REQUIRED WORK » Produce a verbatim copy of the data below that contains no pictures.

DATASET ENTRIES »
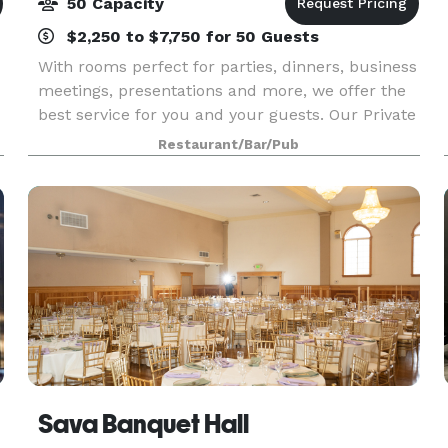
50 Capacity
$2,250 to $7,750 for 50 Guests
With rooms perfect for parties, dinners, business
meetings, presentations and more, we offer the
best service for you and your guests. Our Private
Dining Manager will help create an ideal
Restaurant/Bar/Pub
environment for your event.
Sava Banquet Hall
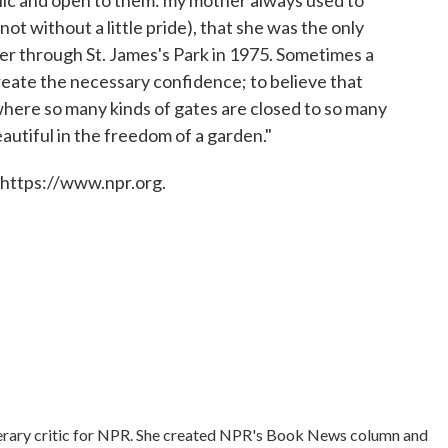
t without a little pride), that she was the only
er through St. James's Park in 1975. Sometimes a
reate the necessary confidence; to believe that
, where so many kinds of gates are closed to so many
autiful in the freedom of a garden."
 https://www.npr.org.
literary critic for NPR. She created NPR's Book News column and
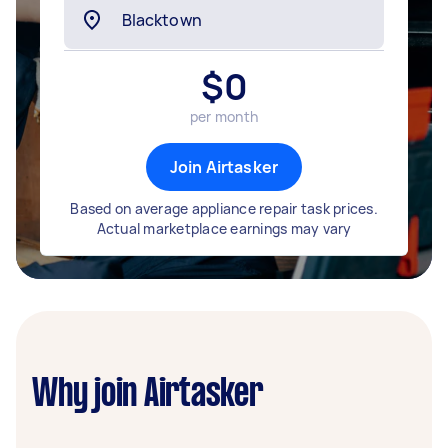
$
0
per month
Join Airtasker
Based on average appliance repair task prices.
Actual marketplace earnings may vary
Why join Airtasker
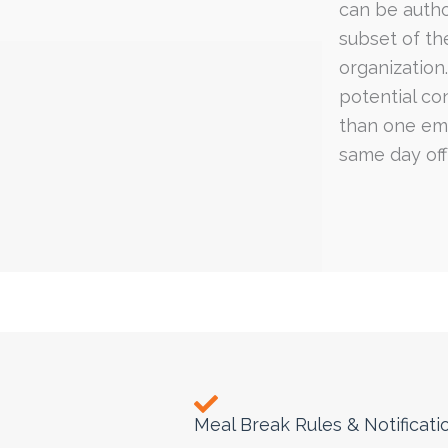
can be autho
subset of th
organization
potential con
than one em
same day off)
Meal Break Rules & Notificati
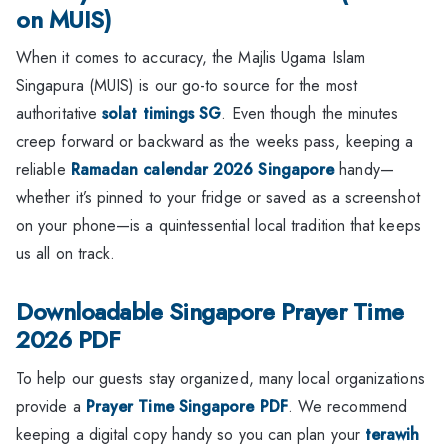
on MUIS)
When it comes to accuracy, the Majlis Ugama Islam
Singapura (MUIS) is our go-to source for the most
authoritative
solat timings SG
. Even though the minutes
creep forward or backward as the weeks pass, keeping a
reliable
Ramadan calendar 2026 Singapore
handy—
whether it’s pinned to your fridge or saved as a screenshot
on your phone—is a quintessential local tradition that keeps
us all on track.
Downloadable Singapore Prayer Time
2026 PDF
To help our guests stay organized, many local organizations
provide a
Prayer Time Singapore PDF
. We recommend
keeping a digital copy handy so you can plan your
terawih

ANSWER TO THIS EXERCISE »
50 Capacity
$2,250 to $7,750 for 50 Guests
With rooms perfect for parties, dinners, business
meetings, presentations and more, we offer the
best service for you and your guests. Our Private
Dining Manager will help create an ideal
Restaurant/Bar/Pub
environment for your event.
Sava Banquet Hall
t without a little pride), that she was the only
er through St. James's Park in 1975. Sometimes a
reate the necessary confidence; to believe that
, where so many kinds of gates are closed to so many
autiful in the freedom of a garden."
 https://www.npr.org.
literary critic for NPR. She created NPR's Book News column and
$
0
per month
Join Airtasker
Based on average appliance repair task prices.
Actual marketplace earnings may vary
Why join Airtasker
can be autho
subset of th
organization
potential con
than one em
same day off)
Meal Break Rules & Notificati
on MUIS)
When it comes to accuracy, the Majlis Ugama Islam
Singapura (MUIS) is our go-to source for the most
authoritative
solat timings SG
. Even though the minutes
creep forward or backward as the weeks pass, keeping a
reliable
Ramadan calendar 2026 Singapore
handy—
whether it’s pinned to your fridge or saved as a screenshot
on your phone—is a quintessential local tradition that keeps
us all on track.
Downloadable Singapore Prayer Time
2026 PDF
To help our guests stay organized, many local organizations
provide a
Prayer Time Singapore PDF
. We recommend
keeping a digital copy handy so you can plan your
terawih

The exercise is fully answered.